### Source records
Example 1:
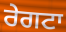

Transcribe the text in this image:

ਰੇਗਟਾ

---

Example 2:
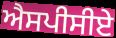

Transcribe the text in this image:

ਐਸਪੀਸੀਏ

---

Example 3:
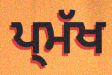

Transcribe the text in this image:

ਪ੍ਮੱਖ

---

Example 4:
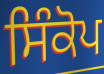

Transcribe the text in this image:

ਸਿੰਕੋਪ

==

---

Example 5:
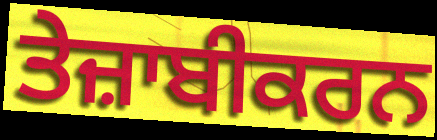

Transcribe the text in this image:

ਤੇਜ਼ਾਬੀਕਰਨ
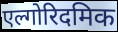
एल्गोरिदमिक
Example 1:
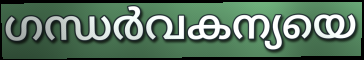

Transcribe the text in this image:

### Problem requirements
Copy out each line in the preceding records that contains "Example".

### Answer for the task
Example 1:
Example 2:
Example 3:
Example 4:
Example 5:
Example 1:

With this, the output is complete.